In the case of the Fed, the situation is twofold. The US regulator has already raised the rate to 3.25%, and this Wednesday, it will likely rise to 4%. With one or two more increases, the rate will reach a level at which inflation will accelerate its slowdown. It has been declining for three months, but not yet at a high enough pace, so the regulator will not stop there in November. From my point of view, the demand for the US currency may begin to grow again in November-December 2022 since the factor of tightening the Fed's policy is still one of the most significant. The wave marking of the instruments can be transformed again, and the downward section of the trend can resume its construction.

Demand for the dollar may also begin to grow due to the decreasing likelihood of a recession in the United States. The quarterly US GDP report showed that the economy grew by 2.6%, although the previous two quarters were negative. Thus, the slowdown of the US economy is indisputable, but it cannot constantly grow and constantly accelerate its growth. In my opinion, everything is going well for the US economy. The fall wasn't strong enough to sound the alarm. It almost painlessly survived the increase in rates to 3.25%. Inflation has already started to decline, and there are not so many rate hikes left ahead to expect a major reduction.

US Treasury Secretary Janet Yellen also believes the US economy is strong and the financial system remains stable. She noted that the situation in the global economy is "too dangerous" at the moment and poses risks to America's financial stability. However, according to her, the administration of President Biden is closely monitoring the situation in the economy and is ready, if necessary, to take certain measures to reduce risks. For the Fed, a strong economy allows it to continue raising rates almost painlessly and fight inflation. The Fed is not currently facing the problem of a falling economy, which may not allow it to raise the rate to the desired level.

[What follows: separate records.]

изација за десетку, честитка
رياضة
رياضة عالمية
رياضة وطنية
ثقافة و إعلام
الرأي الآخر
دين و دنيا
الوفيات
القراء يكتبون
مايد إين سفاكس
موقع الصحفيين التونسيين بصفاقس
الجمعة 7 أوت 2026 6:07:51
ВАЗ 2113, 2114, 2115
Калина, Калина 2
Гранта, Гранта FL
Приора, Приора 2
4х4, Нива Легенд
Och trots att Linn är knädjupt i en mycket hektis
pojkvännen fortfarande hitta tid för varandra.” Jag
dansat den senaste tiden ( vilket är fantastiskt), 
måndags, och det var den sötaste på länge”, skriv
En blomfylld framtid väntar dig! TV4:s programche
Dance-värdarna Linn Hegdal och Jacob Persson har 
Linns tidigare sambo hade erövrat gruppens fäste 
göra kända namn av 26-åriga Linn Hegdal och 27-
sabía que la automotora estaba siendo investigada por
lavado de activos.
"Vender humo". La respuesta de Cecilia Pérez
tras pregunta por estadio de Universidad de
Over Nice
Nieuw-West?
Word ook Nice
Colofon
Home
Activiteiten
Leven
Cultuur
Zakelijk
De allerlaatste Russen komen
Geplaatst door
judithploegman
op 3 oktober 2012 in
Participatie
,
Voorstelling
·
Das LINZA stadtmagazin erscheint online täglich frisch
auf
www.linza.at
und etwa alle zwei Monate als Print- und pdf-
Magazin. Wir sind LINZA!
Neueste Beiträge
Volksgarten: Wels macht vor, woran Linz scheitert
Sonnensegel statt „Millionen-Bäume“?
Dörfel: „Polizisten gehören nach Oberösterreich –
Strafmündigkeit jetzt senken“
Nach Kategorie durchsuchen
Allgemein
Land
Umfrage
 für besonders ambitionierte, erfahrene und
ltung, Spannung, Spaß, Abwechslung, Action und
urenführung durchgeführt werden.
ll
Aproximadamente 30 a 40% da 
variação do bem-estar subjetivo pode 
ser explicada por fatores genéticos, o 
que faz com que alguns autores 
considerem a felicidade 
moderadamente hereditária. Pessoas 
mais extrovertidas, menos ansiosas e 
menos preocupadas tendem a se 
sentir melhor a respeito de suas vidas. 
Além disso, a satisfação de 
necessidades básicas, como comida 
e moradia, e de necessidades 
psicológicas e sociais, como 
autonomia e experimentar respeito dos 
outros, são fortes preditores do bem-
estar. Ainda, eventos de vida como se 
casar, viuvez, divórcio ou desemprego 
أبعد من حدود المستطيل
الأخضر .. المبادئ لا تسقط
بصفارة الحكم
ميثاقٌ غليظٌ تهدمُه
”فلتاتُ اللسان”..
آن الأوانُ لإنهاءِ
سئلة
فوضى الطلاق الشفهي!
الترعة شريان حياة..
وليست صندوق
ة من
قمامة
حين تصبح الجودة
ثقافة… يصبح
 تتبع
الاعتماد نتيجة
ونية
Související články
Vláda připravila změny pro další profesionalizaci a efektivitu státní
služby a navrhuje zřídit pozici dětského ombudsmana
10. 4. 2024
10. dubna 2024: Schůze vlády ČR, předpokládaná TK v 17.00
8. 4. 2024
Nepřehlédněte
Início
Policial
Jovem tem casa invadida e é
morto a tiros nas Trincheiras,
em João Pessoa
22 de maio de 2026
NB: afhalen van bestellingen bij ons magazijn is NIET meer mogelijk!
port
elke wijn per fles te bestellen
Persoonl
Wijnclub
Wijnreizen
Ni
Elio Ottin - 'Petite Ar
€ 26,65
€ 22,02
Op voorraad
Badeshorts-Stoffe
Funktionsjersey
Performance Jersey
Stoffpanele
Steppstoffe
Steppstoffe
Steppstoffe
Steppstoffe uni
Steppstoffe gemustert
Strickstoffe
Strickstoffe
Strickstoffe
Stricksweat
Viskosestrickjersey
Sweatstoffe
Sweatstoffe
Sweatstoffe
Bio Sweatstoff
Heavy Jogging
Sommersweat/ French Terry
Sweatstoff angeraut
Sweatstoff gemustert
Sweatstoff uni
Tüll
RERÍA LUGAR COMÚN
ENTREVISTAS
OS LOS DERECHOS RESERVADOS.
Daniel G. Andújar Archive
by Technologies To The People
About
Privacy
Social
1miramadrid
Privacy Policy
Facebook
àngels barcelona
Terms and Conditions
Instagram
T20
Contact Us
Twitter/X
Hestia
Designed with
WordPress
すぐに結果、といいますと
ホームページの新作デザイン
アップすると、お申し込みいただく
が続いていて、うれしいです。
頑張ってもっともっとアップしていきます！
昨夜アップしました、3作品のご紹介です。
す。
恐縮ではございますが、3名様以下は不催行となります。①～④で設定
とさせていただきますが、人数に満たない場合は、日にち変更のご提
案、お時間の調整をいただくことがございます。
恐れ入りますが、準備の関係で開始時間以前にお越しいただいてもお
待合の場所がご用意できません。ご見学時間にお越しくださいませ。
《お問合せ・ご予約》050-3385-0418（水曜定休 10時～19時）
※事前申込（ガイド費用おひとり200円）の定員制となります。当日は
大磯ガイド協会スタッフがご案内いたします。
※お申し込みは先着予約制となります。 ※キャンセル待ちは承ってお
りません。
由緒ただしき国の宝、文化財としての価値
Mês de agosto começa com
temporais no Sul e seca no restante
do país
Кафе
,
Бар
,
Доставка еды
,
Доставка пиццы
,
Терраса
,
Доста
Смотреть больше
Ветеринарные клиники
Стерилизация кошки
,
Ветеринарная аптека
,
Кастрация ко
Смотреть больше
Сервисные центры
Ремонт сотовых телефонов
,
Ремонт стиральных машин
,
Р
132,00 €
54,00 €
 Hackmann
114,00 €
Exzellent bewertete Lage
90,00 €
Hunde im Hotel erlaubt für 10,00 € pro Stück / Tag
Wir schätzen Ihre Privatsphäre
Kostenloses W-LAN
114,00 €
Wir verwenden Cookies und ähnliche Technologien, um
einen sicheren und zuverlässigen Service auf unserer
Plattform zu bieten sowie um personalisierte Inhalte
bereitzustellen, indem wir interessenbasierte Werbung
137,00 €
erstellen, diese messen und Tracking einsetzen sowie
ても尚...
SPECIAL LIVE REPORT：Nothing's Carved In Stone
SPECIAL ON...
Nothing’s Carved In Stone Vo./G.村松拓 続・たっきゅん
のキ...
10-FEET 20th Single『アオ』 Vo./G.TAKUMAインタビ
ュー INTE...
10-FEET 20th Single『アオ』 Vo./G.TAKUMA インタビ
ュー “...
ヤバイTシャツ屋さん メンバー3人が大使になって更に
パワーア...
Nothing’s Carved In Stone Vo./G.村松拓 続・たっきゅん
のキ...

The same cannot be said about the Bank of England, which recently had to launch an emergency asset purchase program to stabilize financial markets. Although it will continue to raise the rate, for now, there are big doubts that it will be able to bring the matter to an end without significant damage to the economy.

Based on the analysis, I conclude that the construction of an upward trend section has begun, but it may not last very long. At this time, the instrument can build a new impulse wave, so I advise buying with targets near the estimated mark of 1.0361, which equates to 261.8% by Fibonacci, by MACD reversals "up." However, by the end of this trend section, you must be ready now.